But even the 'good' ones can cost marketers plenty
Illustration: Shaw Nielsen
It's been estimated that anywhere from 56 percent to 62 percent of Internet traffic is automated, meaning that ads routinely go unseen by actual people at a startling rate. But what has not been revealed until now is that a significant number of bots—or computerized drivers of traffic—do not set out to pillage brands.
"Some of them are meant to defraud advertising, but the vast majority aren't," said Ben Trenda, CEO of Are You a Human, a digital security company. "It's the untold story of the good bots."
While "good bots" do not aim to rack up impressions with sophisticated digital networks like more nefarious operators, they often do by creating chargeable views that aren't flagged by even the most vigilant publishers. These bots are run by countless rogue, hard-to-locate players with a singular bad intention—typically bloggers and Internet mercenaries who seek traffic by any means, and so devise bots that employ script-based systems with names like PhantomJS, camelcamelcamel.com and Confick to steal real estate prices, weather forecasts, stock prices and other content.
...Yet even with firewalls to stop bots, they continue to vex publishers, according to experts, because bots, after being identified and blocked, are adept at quickly establishing new online identities and gaining access. Per Distil Networks' recent findings, 41 percent of bots attempting to enter a website's infrastructure are disguised as human traffic and 23 percent are immune to detection.
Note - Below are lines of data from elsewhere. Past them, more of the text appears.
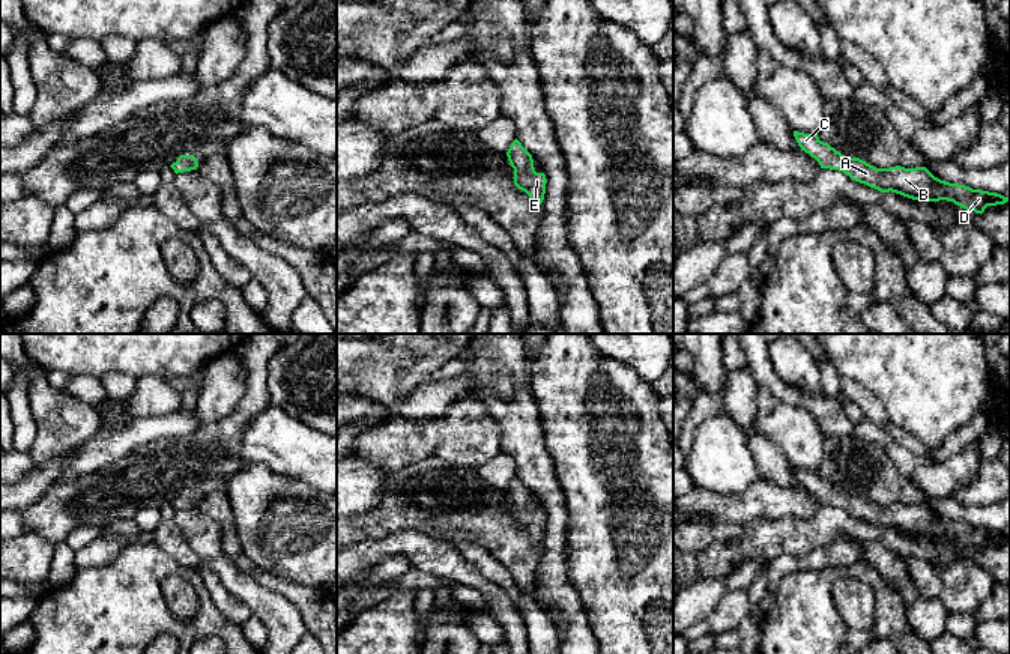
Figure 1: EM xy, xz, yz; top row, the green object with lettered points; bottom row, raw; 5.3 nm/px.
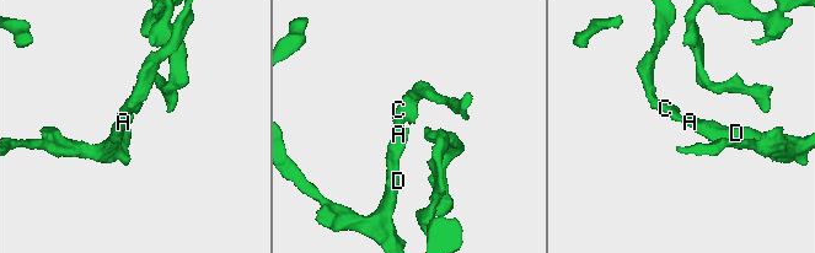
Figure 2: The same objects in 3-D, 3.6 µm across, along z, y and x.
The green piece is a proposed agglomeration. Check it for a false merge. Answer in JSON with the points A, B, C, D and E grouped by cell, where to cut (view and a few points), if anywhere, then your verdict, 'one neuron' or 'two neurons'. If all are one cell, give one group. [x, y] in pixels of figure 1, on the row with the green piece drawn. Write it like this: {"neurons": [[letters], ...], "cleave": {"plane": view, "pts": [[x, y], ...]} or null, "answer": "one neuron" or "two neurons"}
{"neurons": [["A", "B", "C", "D", "E"]], "cleave": null, "answer": "one neuron"}

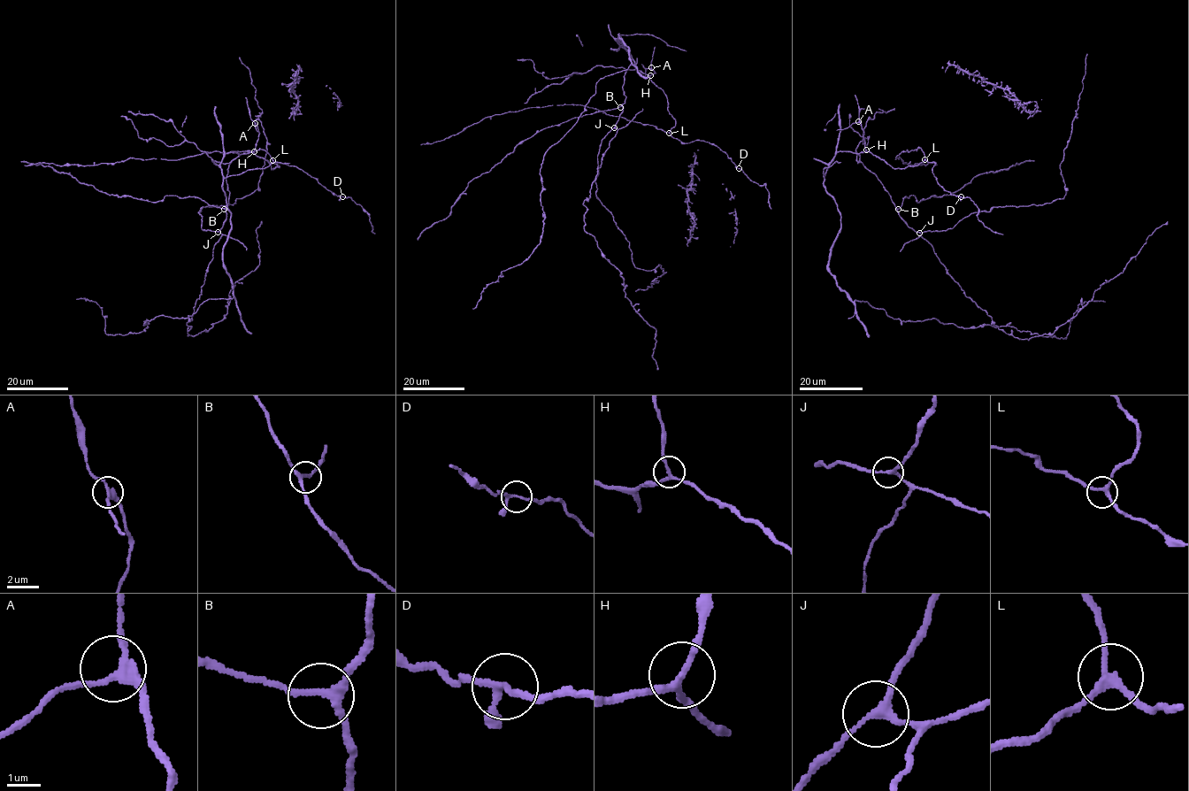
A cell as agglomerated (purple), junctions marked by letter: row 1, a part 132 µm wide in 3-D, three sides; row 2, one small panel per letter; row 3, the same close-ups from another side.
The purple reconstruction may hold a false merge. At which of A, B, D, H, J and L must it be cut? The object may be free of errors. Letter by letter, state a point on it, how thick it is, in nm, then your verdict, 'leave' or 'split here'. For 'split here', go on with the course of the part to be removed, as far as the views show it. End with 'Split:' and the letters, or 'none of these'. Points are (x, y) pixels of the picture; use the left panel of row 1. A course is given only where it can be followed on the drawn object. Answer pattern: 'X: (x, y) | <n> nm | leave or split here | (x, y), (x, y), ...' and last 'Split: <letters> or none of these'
A: (255, 123) | 240 nm | leave
B: (224, 209) | 200 nm | leave
D: (342, 196) | 150 nm | leave
H: (254, 151) | 180 nm | leave
J: (218, 232) | 190 nm | leave
L: (272, 160) | 200 nm | leave
Split: none of these

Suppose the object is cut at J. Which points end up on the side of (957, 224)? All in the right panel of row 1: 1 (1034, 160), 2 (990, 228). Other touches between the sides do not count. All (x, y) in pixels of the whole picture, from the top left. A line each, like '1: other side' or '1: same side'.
1: other side
2: other side

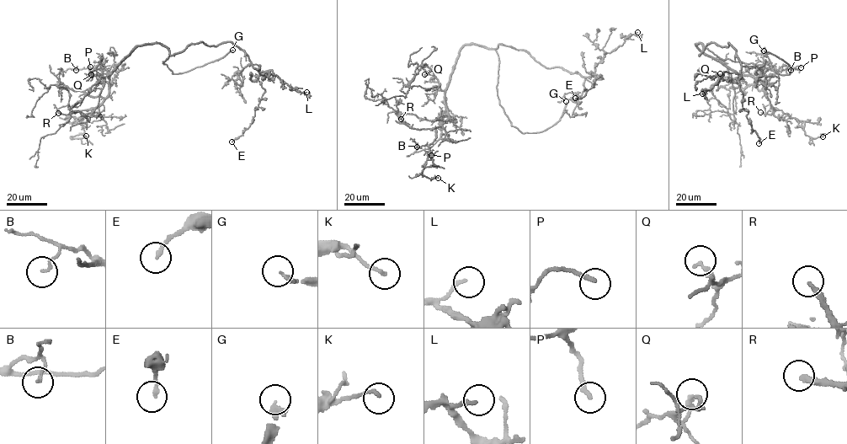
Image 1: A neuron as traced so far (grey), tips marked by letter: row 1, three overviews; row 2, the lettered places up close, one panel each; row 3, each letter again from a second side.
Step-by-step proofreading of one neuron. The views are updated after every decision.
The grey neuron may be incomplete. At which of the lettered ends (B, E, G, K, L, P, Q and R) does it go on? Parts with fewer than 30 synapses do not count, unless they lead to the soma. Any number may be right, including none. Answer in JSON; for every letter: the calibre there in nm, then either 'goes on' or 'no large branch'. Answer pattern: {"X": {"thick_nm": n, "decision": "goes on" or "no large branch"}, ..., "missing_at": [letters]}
{"B": {"thick_nm": 100, "decision": "no large branch"}, "E": {"thick_nm": 180, "decision": "no large branch"}, "G": {"thick_nm": 240, "decision": "goes on"}, "K": {"thick_nm": 140, "decision": "no large branch"}, "L": {"thick_nm": 180, "decision": "no large branch"}, "P": {"thick_nm": 200, "decision": "no large branch"}, "Q": {"thick_nm": 120, "decision": "no large branch"}, "R": {"thick_nm": 240, "decision": "goes on"}, "missing_at": ["G", "R"]}

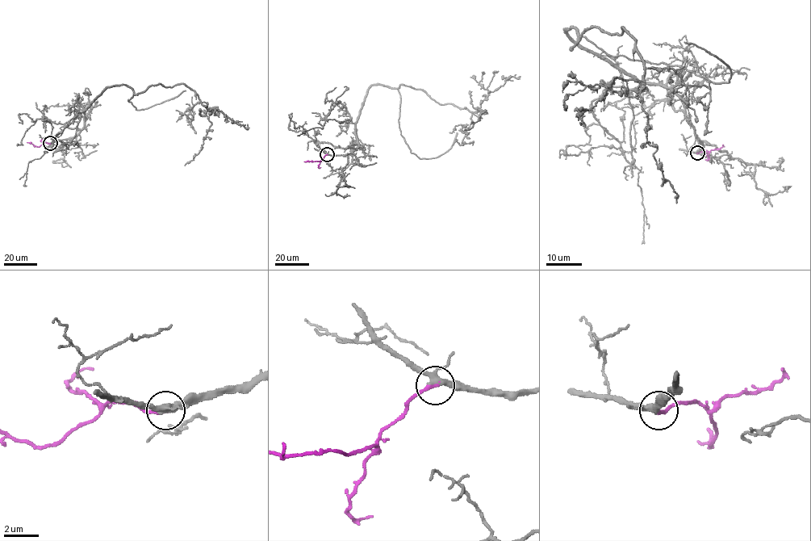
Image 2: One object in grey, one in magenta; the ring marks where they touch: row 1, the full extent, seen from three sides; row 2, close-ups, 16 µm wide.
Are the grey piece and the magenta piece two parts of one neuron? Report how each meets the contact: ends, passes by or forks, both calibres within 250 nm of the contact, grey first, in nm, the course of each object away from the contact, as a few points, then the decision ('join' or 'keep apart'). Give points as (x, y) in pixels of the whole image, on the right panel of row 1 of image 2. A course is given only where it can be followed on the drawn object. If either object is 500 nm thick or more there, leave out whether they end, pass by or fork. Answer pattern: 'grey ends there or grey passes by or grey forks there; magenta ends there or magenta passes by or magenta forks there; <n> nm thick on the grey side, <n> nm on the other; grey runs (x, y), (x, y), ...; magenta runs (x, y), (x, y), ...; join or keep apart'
grey forks there; magenta ends there; 320 nm thick on the grey side, 240 nm on the other; grey runs (697, 153), (674, 92), (567, 31), (571, 49), (594, 27), (633, 36), (646, 140), (675, 203); magenta runs (697, 153), (705, 151), (708, 160), (707, 150); join

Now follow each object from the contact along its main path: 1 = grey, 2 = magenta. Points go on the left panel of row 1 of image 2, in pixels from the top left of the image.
1: (50, 143), (75, 136), (83, 111), (108, 87), (125, 85), (137, 94), (185, 84), (211, 123), (184, 165)
2: (50, 143), (44, 142), (37, 146), (27, 142)

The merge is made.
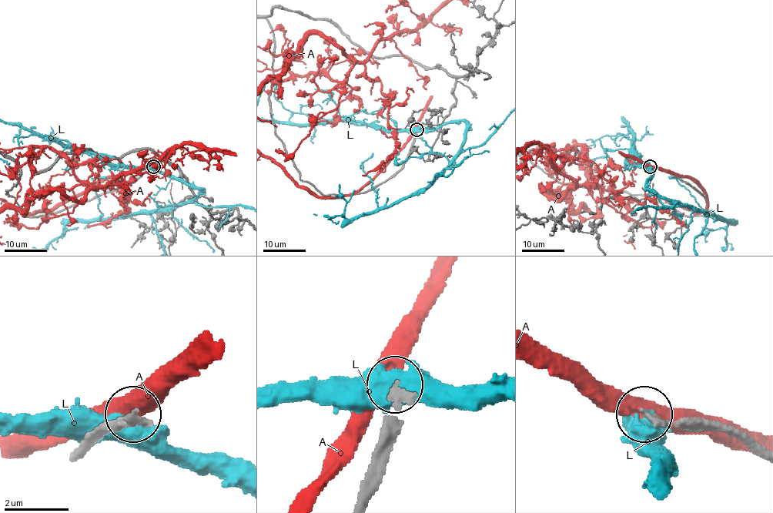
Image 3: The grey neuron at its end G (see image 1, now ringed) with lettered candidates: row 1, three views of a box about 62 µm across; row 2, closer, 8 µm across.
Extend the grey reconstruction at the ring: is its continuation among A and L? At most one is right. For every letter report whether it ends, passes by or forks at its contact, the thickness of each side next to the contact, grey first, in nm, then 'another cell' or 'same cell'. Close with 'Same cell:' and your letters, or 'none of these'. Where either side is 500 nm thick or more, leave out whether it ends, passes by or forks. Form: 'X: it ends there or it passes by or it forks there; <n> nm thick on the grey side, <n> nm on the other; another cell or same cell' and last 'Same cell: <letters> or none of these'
A: it passes by; 280 nm thick on the grey side, 460 nm on the other; another cell
L: 300 nm thick on the grey side, 500 nm on the other; another cell
Same cell: none of these

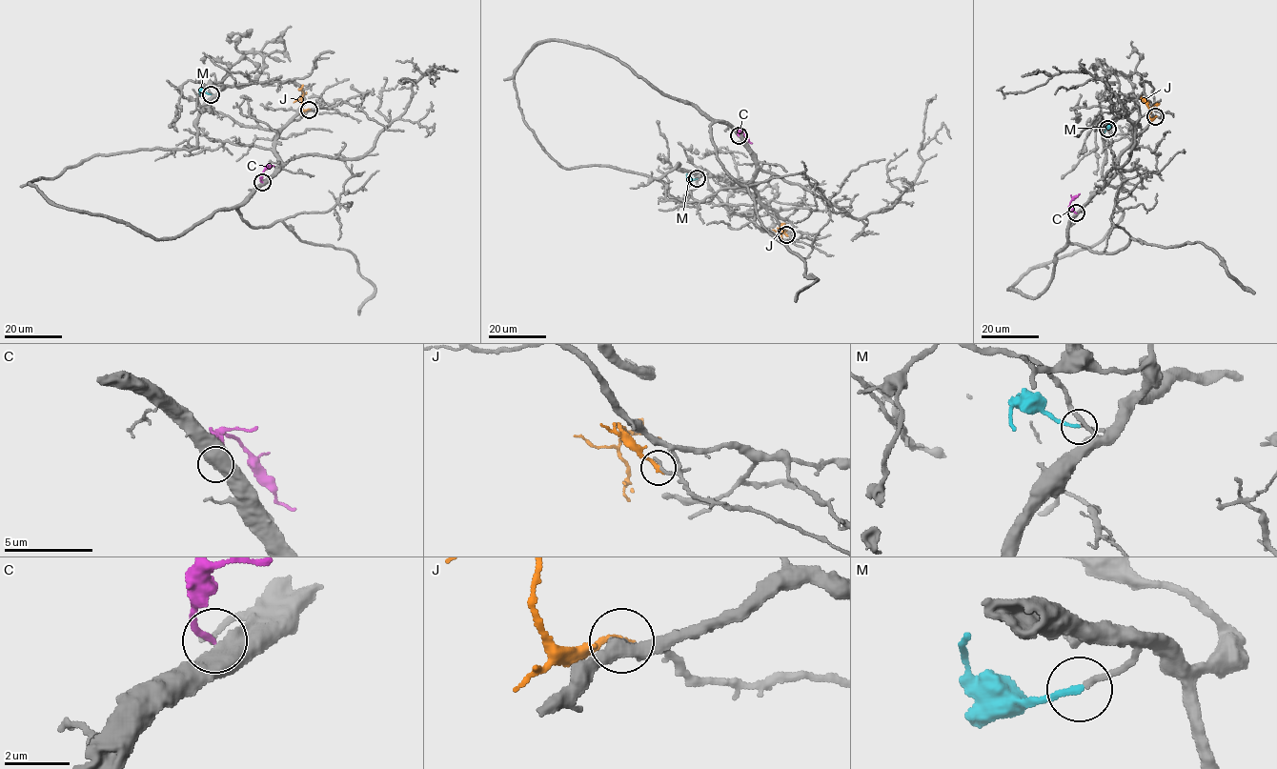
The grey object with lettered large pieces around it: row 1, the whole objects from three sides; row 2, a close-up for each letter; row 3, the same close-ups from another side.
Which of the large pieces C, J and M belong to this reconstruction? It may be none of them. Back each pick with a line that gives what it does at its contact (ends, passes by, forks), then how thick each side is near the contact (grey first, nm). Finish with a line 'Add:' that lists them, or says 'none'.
M: it ends; calibres 190 and 190 nm
Add: M

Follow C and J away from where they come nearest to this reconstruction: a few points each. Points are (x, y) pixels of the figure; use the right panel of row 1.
C: (1076, 212), (1069, 204), (1080, 193)
J: (1156, 116), (1149, 116), (1148, 108), (1142, 96)

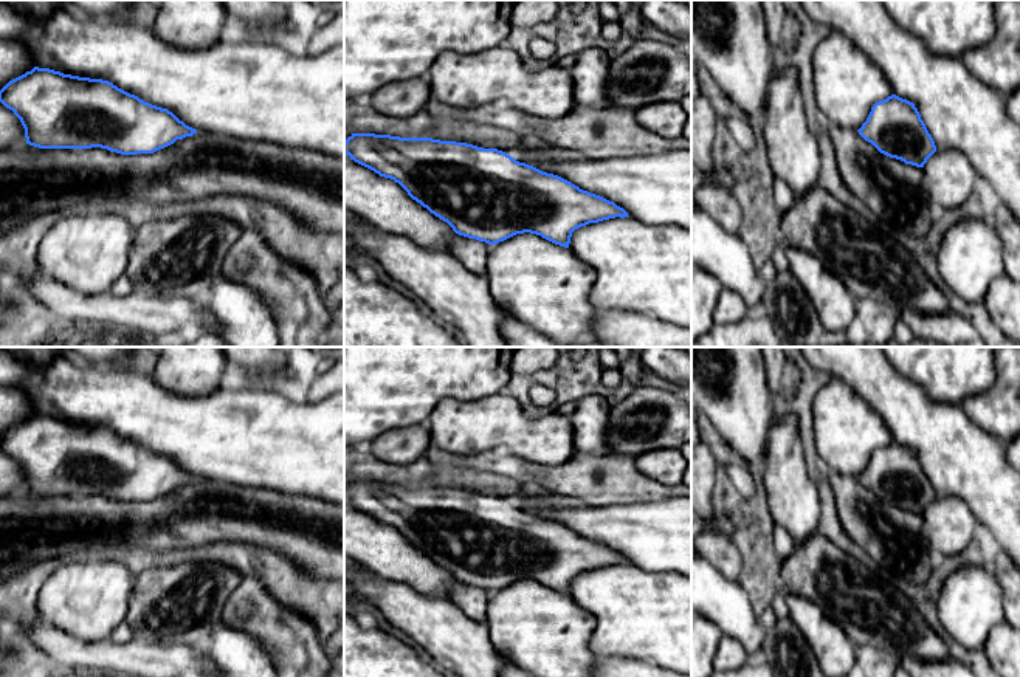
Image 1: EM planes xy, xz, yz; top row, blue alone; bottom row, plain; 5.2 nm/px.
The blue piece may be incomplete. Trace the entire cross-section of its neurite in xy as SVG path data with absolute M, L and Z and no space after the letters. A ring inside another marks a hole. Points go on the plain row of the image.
M0 347L0 386L20 389L28 397L28 400L31 401L31 407L34 412L34 415L31 418L26 418L25 421L9 428L0 437L0 449L6 455L12 457L14 462L20 466L20 469L25 476L26 491L29 491L29 493L34 493L39 496L91 496L91 494L101 494L101 496L107 496L110 499L116 499L121 502L136 502L136 500L153 500L160 496L164 496L164 494L174 491L177 486L192 483L197 479L209 479L214 482L225 482L225 483L251 486L251 488L273 490L277 493L319 497L319 499L326 499L329 502L344 505L344 392L333 393L319 403L308 403L307 401L307 403L299 404L299 403L293 403L293 401L287 400L285 397L277 393L274 389L256 389L256 387L248 387L245 384L223 384L220 389L214 390L212 393L203 395L203 397L184 397L184 395L177 395L177 393L167 392L166 389L160 387L152 380L152 375L143 373L140 370L133 370L126 363L104 364L102 369L96 369L93 364L76 366L73 355L57 353L43 367L33 367L25 358L16 356L11 350L5 350L3 347Z

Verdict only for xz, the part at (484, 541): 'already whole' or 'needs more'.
needs more

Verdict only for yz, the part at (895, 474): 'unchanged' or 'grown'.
grown

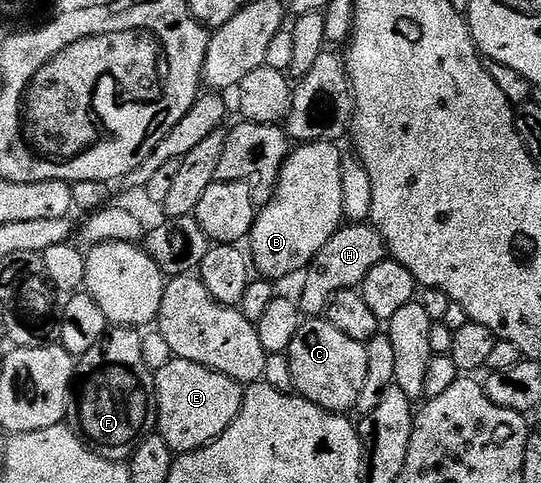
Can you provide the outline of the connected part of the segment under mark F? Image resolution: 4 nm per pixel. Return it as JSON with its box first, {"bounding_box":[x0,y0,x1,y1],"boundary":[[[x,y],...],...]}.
{"bounding_box":[73,327,156,461],"boundary":[[[112,327],[100,344],[78,357],[73,420],[74,416],[82,439],[106,460],[130,461],[137,446],[156,431],[155,377],[141,359],[141,335],[136,329]]]}

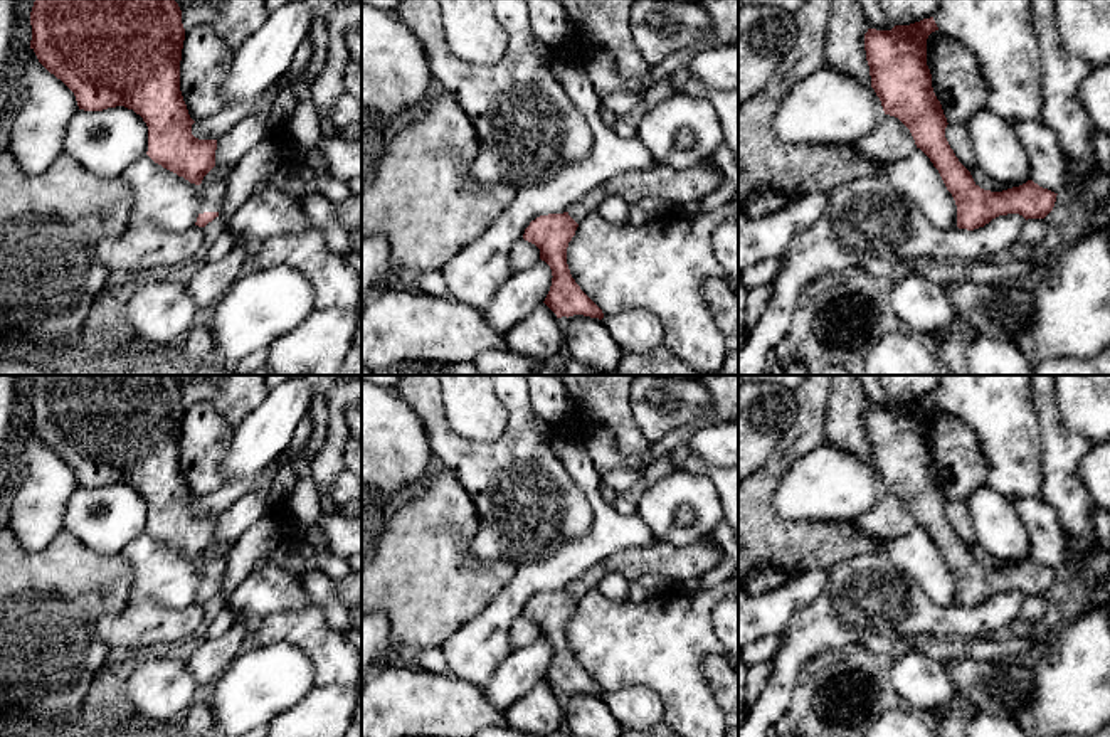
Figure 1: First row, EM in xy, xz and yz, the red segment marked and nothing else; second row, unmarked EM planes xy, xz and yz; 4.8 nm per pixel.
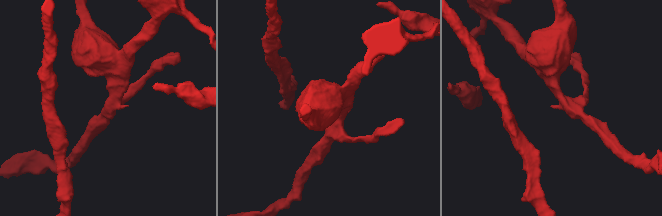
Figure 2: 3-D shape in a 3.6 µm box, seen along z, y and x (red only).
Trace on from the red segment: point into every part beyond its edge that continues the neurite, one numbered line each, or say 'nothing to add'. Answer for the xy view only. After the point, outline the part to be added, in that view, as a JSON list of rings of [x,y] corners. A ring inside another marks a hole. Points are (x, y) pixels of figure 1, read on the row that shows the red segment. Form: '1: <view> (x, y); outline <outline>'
1: xy (212, 189); outline [[[215,167],[204,177],[200,183],[200,214],[220,212],[227,190],[227,175]]]

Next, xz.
1: xz (676, 187); outline [[[700,163],[684,170],[658,165],[648,172],[627,172],[592,188],[577,204],[568,207],[568,215],[580,220],[595,212],[607,197],[621,197],[627,204],[656,197],[666,202],[668,210],[679,210],[683,205],[701,200],[723,182],[723,175],[715,163]]]

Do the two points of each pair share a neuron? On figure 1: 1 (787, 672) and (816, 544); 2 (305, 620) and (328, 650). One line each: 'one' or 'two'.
1: two
2: one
"It's a cat-and-mouse game," said Harvard Business School professor Ben Edelman. "What if they come from a different IP address almost every time? Sites like Weather.com and eBay are the most distinctively hard hit, but that doesn't mean everyone isn't hit just a little bit." Conversely, there are bots that publishers condone—namely Google. Publishers want the search giant's bot to scrape content so it will show up in a user's search results. Another well-regarded bot is Internet Archive, which records content for posterity.